“And Jacob said, O God of my father Abraham, and God of my father Isaac, the Lord which saidst unto me, Return unto thy country, and to thy kindred, and I will deal well with thee: I am not worthy of the least of all the mercies, and of all the truth, which thou hast shewed unto thy servant; for with my staff I passed over this Jordan; and now I am become two bands. Deliver me, I pray thee, from the hand of my brother, from the hand of Esau: for I fear him, lest he will come and smite me, and the mother with the children. And thou saidst, I will surely do thee good, and make thy seed as the sand of the sea, which cannot be numbered for multitude” (Genesis 32:9-12).

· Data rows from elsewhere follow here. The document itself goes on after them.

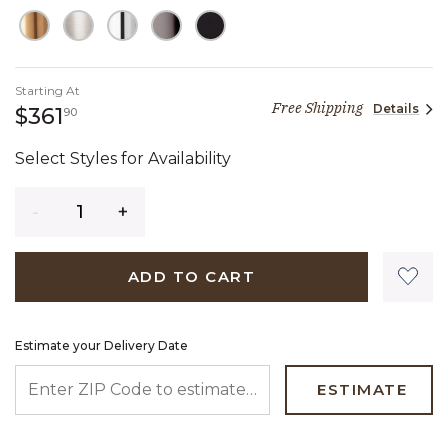
Starting At
Free Shipping
Details
361 dollars 90 cents
$361
90
Select Styles for Availability
Quantity
ADD TO CART
Estimate your Delivery Date
ENTER ZIP CODE TO ESTIMATE YOUR DELIVERY DATE
ESTIMATE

Jacob provides one of the earliest examples of prayer in God’s Word. Here’s what I noticed:
- It is short, sincere, and straight (focused on getting an answer).
- It is considered one of the greatest prayers in Scripture.
- It was prayed by a man weak in faith.
- It was prayed in desperation and fear. Both should drive us to our knees.
- It was an appeal to God as standing in a covenant relationship.
- It rested totally in God’s character.
- It exposed his knowledge of God’s ways.
- It encouraged him through remembering what God had already done.
One of the merits of pleading the promises is “the best we can say to God in prayer is what He has said to us.” God’s promises “furnish us with the best petitions, so they are the firmest ground of our hopes” (Matthew Henry).